The circumstances for definitive judgment must be right. There must be enough data. Carole Chaski is right when she says there are hundreds of features. A text can contain enough of them, in sufficiently similar patterns, to identify a writer. Quantity of data is important. A couple of examples can only point to likelihood of authorship.

 

But the rarity/peculiarity of the style-markers (something the article didn’t mention) is important – I’ve made authorship judgment calls on the basis of just one marker, if it’s sufficiently rare or idiosyncratic.  One writer repeatedly used “puke” as noun, verb and adjective; it appeared in everything he wrote. Another writer used a grammatical construction which occurs in British and Canadian (but not American) English.

 

How about computers? Don’t they count things really well? Sure, but computers can never acquire anything resembling a human being’s intuitions about language use. When you consider about human beings who have spent their lives studying language, you’re talking about a vast corpus of observed data, and the resultant ability to identify and weigh the qualitatively interesting, as noted just above, as opposed to just mindlessly counting things.

 

There are decisions that may differentiate one writer from another, broadly speaking.

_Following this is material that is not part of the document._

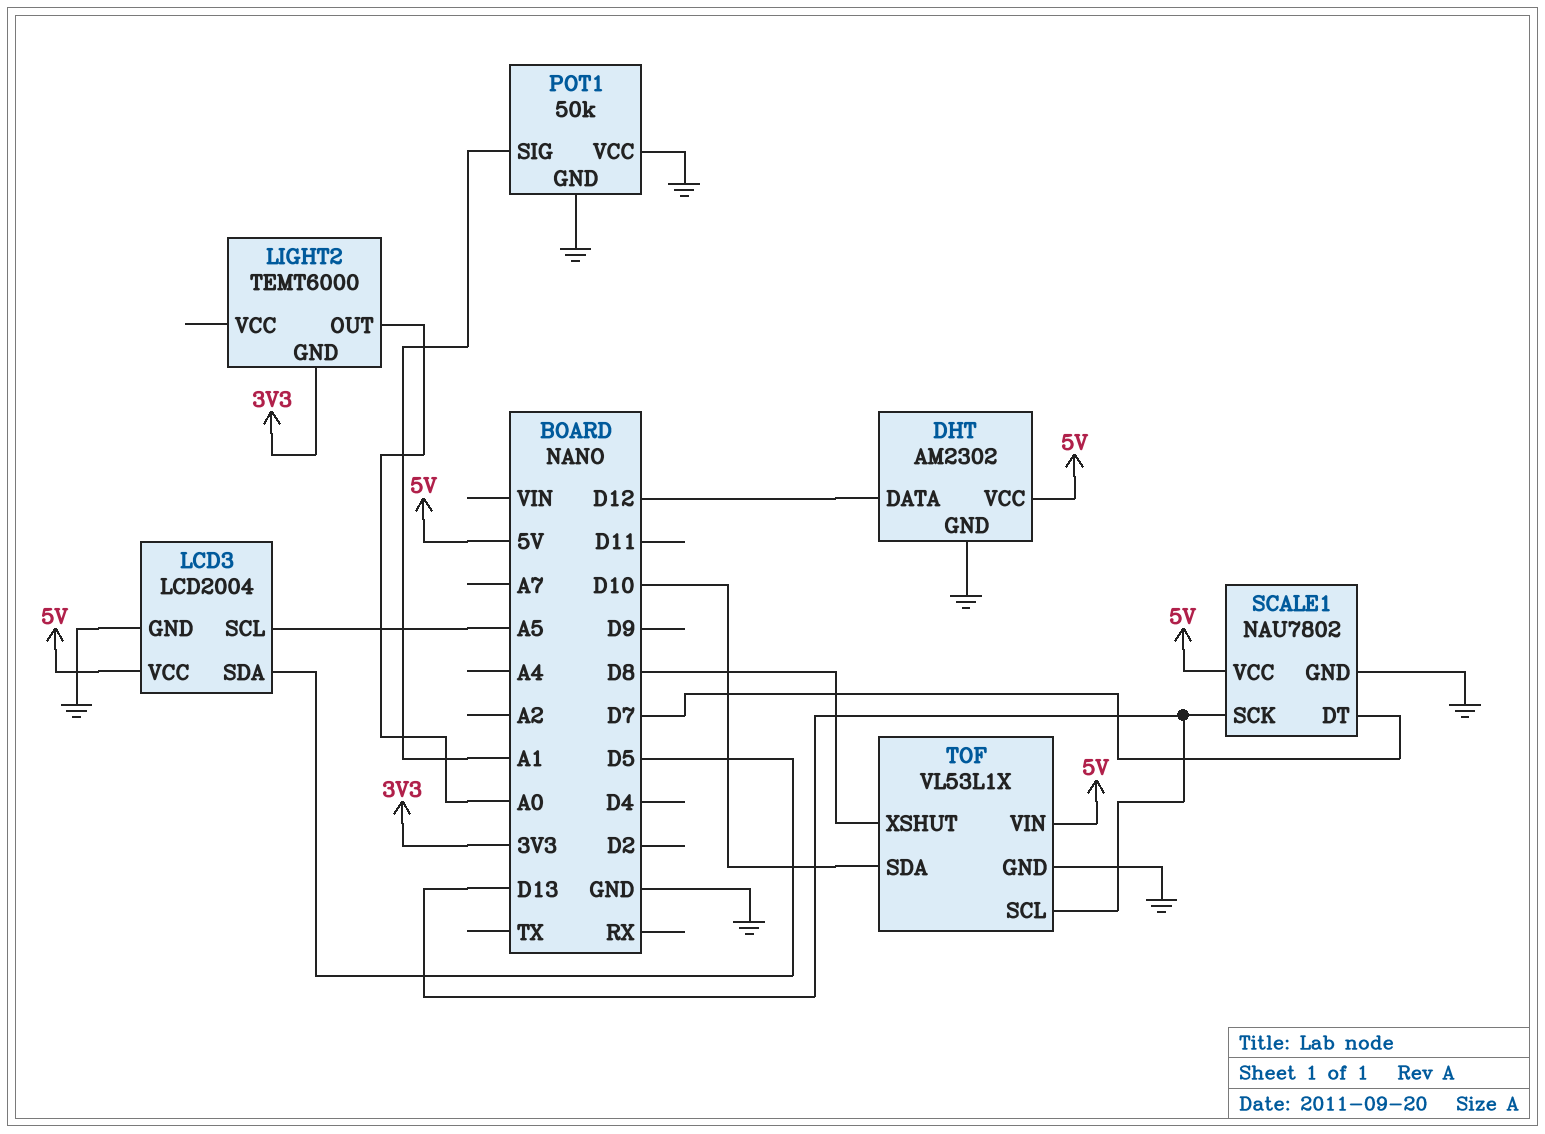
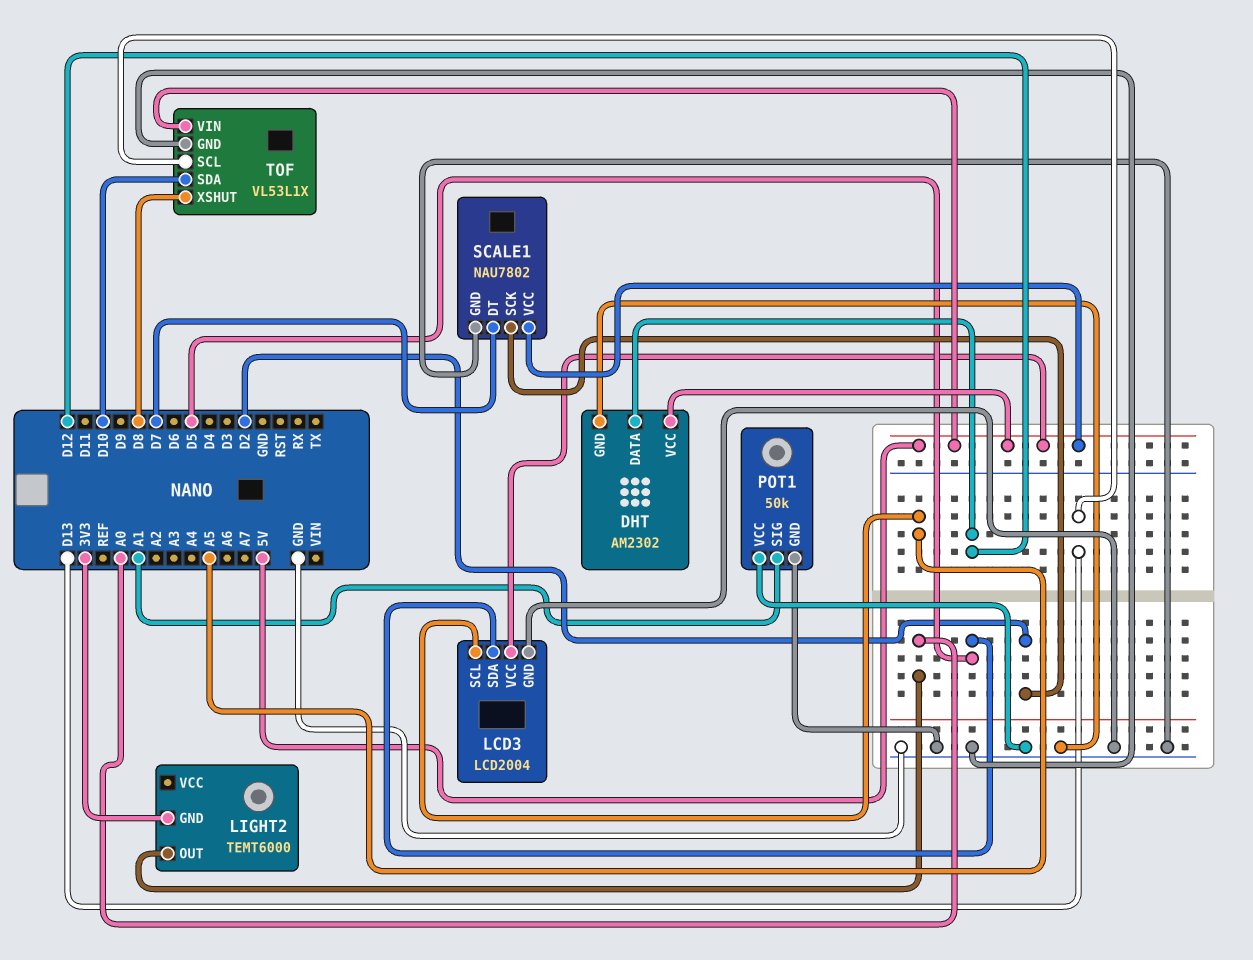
SCALE1 pin SCK: D13 -> D2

The one proposed by Cheski makes no sense at all to me. It says that your writing style is defined by where the main noun occurs in its phrase, at beginning, middle, or end. With all due respect to my erudite colleague, I fail to see how this represents any writer’s behavior, any choice, any defining marker.  The only factor that appears to govern the position of the main noun in English is emphasis, which pushes nouns to the beginning or the end, depending on the intended meaning.

 

There are broadly defined choices, however, of which the writer is unaware. One that I like to use is the writer’s preferred method for linking clauses, whether by starting a new sentence, or by coordination (and, but, etc.) subordination (that/which or adverb plus clause), or some combination of the three. This decision on how to end a rather large amount of information and begin another is, again, made on the fly, and writers tend to stick to the same pattern.

 

The Times article closes with the hope that technology will save us from the bumblings of the human brain. I maintain that there is no technology nearly equal to the sublime powers of human brain.